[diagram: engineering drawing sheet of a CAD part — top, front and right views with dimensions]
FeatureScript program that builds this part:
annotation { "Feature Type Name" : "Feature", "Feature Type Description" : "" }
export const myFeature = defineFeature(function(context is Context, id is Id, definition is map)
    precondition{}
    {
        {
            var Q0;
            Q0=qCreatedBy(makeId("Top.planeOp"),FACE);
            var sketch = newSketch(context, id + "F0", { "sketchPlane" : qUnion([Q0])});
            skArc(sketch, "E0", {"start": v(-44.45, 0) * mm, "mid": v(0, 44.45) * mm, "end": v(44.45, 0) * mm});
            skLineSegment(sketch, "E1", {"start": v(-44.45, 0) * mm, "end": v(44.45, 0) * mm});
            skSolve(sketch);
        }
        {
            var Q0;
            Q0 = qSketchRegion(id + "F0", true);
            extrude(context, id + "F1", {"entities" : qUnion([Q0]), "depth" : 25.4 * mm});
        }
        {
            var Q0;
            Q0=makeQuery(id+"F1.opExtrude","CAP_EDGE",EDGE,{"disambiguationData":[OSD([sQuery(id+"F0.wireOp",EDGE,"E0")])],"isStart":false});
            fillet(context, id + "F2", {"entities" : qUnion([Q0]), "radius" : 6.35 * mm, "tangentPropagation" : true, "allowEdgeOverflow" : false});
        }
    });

What you need to do.
Copy every line of the material above character for character, keeping the original spacing, indentation, and punctuation.

Output of the task.
[diagram: engineering drawing sheet of a CAD part — top, front and right views with dimensions]
FeatureScript program that builds this part:
annotation { "Feature Type Name" : "Feature", "Feature Type Description" : "" }
export const myFeature = defineFeature(function(context is Context, id is Id, definition is map)
    precondition{}
    {
        {
            var Q0;
            Q0=qCreatedBy(makeId("Top.planeOp"),FACE);
            var sketch = newSketch(context, id + "F0", { "sketchPlane" : qUnion([Q0])});
            skArc(sketch, "E0", {"start": v(-44.45, 0) * mm, "mid": v(0, 44.45) * mm, "end": v(44.45, 0) * mm});
            skLineSegment(sketch, "E1", {"start": v(-44.45, 0) * mm, "end": v(44.45, 0) * mm});
            skSolve(sketch);
        }
        {
            var Q0;
            Q0 = qSketchRegion(id + "F0", true);
            extrude(context, id + "F1", {"entities" : qUnion([Q0]), "depth" : 25.4 * mm});
        }
        {
            var Q0;
            Q0=makeQuery(id+"F1.opExtrude","CAP_EDGE",EDGE,{"disambiguationData":[OSD([sQuery(id+"F0.wireOp",EDGE,"E0")])],"isStart":false});
            fillet(context, id + "F2", {"entities" : qUnion([Q0]), "radius" : 6.35 * mm, "tangentPropagation" : true, "allowEdgeOverflow" : false});
        }
    });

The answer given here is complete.